This exercise asks for an exact copy of every entry below, with pictures omitted.

== == ==

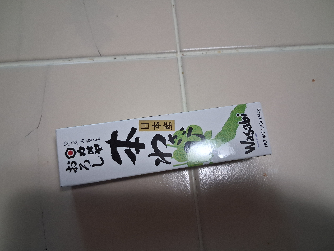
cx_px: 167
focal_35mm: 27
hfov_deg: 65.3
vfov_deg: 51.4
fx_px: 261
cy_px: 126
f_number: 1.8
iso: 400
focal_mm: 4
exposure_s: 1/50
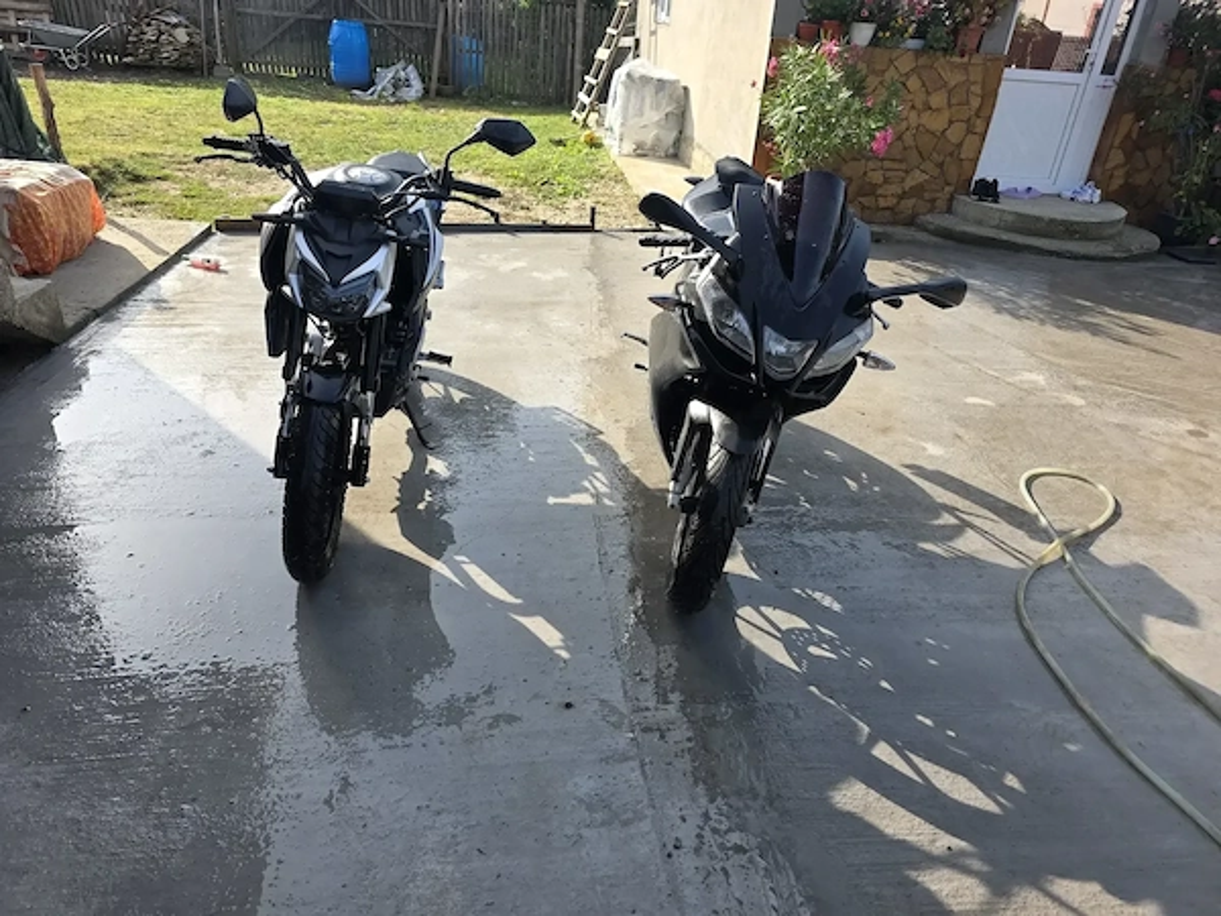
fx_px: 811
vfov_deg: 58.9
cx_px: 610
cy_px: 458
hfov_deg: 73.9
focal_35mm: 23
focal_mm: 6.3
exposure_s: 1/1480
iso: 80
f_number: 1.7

== == ==

▶ [Result below]:
cx_px: 167
focal_35mm: 27
hfov_deg: 65.3
vfov_deg: 51.4
fx_px: 261
cy_px: 126
f_number: 1.8
iso: 400
focal_mm: 4
exposure_s: 1/50
fx_px: 811
vfov_deg: 58.9
cx_px: 610
cy_px: 458
hfov_deg: 73.9
focal_35mm: 23
focal_mm: 6.3
exposure_s: 1/1480
iso: 80
f_number: 1.7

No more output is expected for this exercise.